--- What to produce ---
Restate word for word the entries below, starting with the line with "11TH GRADE | Olympians" and continuing through the line with "BURNS,BLUE 13 |". Include both of those lines and no others.
═══
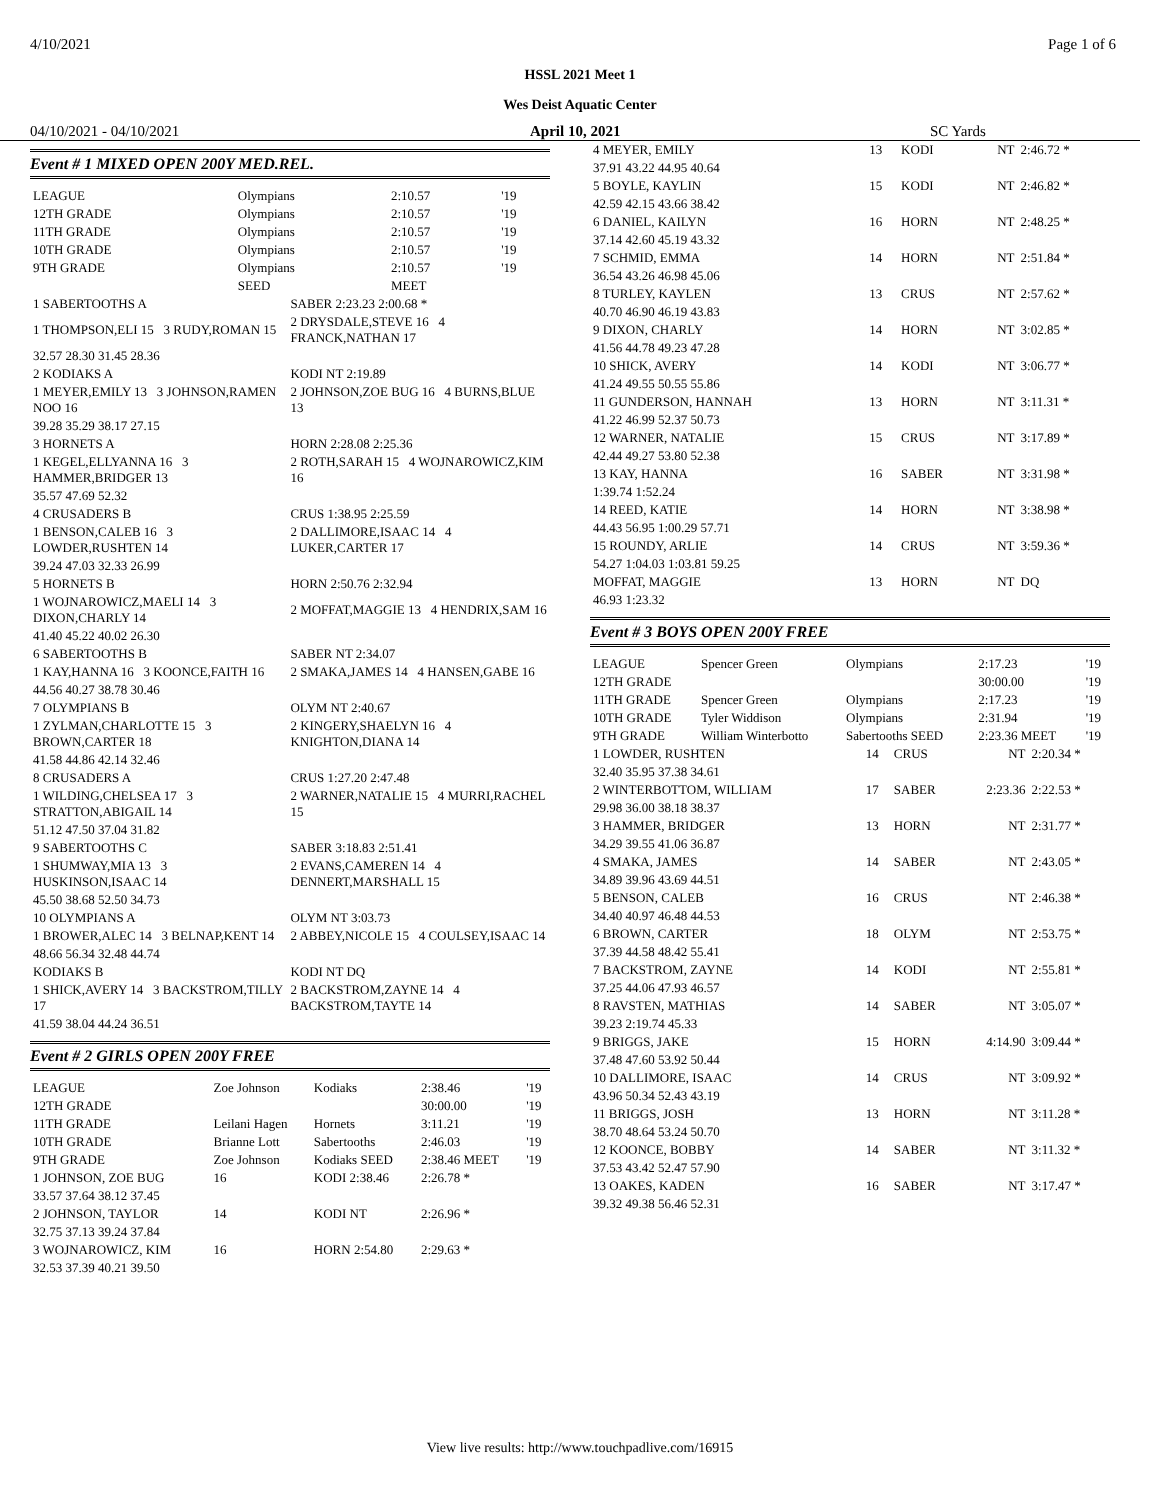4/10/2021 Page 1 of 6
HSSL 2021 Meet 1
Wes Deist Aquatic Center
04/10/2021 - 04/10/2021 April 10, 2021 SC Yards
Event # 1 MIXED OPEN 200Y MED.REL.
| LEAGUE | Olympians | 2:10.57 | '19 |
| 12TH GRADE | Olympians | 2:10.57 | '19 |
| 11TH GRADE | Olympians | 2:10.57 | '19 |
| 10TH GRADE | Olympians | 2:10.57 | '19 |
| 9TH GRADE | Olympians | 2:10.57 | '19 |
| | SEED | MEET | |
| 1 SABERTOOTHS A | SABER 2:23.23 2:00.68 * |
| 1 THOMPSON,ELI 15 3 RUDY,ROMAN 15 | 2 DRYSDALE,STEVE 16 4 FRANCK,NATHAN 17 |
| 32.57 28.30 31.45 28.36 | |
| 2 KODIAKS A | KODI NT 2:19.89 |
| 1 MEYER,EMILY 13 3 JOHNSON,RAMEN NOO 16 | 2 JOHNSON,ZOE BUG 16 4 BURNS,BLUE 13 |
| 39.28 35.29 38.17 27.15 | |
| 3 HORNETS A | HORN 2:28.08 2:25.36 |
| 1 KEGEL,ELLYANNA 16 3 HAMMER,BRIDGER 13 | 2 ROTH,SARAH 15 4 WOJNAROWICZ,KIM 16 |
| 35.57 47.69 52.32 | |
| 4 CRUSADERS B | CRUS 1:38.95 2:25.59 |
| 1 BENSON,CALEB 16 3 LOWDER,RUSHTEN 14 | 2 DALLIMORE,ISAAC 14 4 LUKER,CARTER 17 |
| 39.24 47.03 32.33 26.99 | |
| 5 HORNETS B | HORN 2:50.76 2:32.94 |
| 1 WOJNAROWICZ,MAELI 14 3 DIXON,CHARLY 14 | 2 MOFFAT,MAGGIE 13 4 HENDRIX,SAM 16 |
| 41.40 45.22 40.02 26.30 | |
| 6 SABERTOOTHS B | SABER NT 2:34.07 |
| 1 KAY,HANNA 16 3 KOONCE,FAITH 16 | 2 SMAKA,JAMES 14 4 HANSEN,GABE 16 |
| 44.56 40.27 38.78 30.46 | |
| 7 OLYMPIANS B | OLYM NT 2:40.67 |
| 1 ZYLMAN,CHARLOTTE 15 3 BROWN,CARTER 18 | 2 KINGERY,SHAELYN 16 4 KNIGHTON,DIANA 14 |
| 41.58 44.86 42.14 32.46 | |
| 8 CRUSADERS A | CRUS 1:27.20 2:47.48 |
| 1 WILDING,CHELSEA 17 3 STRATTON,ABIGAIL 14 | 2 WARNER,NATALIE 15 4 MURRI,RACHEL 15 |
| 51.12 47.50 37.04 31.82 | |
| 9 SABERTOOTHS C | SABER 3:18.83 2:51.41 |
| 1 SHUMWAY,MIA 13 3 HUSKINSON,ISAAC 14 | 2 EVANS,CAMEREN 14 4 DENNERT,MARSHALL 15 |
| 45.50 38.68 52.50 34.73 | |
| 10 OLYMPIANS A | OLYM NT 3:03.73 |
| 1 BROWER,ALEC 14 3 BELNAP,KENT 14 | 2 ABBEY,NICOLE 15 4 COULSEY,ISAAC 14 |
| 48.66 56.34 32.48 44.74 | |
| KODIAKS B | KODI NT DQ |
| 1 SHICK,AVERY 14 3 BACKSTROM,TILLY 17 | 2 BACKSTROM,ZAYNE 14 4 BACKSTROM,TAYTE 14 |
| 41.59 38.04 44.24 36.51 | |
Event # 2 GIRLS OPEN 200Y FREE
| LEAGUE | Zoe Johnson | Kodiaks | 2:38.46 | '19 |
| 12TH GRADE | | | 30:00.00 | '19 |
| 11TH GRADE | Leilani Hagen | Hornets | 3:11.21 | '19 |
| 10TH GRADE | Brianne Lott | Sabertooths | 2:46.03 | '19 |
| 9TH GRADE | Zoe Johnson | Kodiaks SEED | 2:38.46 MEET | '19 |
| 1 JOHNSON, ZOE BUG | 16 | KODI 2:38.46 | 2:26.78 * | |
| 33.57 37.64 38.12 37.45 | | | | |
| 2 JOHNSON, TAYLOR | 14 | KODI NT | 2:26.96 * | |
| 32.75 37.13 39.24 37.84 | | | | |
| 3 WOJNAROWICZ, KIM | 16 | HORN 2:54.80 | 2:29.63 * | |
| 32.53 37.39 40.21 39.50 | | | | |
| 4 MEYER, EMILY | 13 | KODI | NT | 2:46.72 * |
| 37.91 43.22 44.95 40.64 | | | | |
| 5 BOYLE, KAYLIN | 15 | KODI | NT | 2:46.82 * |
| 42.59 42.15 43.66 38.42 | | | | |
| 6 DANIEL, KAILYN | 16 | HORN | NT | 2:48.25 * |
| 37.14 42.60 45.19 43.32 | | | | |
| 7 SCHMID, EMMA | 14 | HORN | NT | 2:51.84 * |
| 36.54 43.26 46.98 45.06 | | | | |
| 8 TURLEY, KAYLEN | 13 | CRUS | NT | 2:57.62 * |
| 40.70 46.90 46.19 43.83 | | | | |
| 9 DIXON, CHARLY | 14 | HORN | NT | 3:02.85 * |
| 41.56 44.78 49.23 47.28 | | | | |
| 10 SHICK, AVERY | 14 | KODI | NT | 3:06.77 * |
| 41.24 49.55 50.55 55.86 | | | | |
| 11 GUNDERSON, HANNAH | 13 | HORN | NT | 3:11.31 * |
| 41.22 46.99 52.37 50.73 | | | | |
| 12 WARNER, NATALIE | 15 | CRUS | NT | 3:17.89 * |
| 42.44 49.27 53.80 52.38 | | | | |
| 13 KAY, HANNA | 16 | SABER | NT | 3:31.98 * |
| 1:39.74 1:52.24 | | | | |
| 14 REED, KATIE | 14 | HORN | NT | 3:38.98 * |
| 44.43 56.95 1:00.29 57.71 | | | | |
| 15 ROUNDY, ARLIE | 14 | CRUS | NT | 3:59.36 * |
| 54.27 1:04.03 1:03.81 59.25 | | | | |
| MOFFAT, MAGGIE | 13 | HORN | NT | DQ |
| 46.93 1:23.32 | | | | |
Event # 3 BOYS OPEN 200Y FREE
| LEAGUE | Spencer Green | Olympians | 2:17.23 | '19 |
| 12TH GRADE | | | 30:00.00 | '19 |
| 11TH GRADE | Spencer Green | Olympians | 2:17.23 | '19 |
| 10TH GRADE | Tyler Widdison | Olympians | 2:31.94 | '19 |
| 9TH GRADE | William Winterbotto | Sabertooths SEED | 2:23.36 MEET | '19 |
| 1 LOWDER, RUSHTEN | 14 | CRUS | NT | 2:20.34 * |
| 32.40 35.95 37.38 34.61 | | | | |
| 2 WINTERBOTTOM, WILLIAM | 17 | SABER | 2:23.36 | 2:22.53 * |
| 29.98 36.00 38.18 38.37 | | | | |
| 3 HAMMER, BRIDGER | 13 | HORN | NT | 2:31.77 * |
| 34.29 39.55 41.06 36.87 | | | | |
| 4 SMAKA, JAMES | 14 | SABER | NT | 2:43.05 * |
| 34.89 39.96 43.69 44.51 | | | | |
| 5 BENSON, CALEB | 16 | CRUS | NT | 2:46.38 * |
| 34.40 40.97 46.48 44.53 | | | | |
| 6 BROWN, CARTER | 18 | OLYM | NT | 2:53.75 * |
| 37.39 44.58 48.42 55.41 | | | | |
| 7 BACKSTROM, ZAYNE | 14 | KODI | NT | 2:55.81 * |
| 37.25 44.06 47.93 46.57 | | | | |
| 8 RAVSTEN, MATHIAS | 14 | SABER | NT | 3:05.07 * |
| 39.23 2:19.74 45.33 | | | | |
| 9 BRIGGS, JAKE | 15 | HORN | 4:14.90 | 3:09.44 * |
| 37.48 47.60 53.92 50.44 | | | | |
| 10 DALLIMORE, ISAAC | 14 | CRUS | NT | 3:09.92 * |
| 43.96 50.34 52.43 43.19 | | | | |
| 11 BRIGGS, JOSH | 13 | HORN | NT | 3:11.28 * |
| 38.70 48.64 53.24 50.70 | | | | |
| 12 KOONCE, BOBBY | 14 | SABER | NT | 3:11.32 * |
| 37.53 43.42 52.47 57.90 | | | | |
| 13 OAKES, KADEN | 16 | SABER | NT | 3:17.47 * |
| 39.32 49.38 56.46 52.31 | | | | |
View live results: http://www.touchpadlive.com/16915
═══
--- Response for this exercise ---
| 11TH GRADE | Olympians | 2:10.57 | '19 |
| 10TH GRADE | Olympians | 2:10.57 | '19 |
| 9TH GRADE | Olympians | 2:10.57 | '19 |
| | SEED | MEET | |
| 1 SABERTOOTHS A | SABER 2:23.23 2:00.68 * |
| 1 THOMPSON,ELI 15 3 RUDY,ROMAN 15 | 2 DRYSDALE,STEVE 16 4 FRANCK,NATHAN 17 |
| 32.57 28.30 31.45 28.36 | |
| 2 KODIAKS A | KODI NT 2:19.89 |
| 1 MEYER,EMILY 13 3 JOHNSON,RAMEN NOO 16 | 2 JOHNSON,ZOE BUG 16 4 BURNS,BLUE 13 |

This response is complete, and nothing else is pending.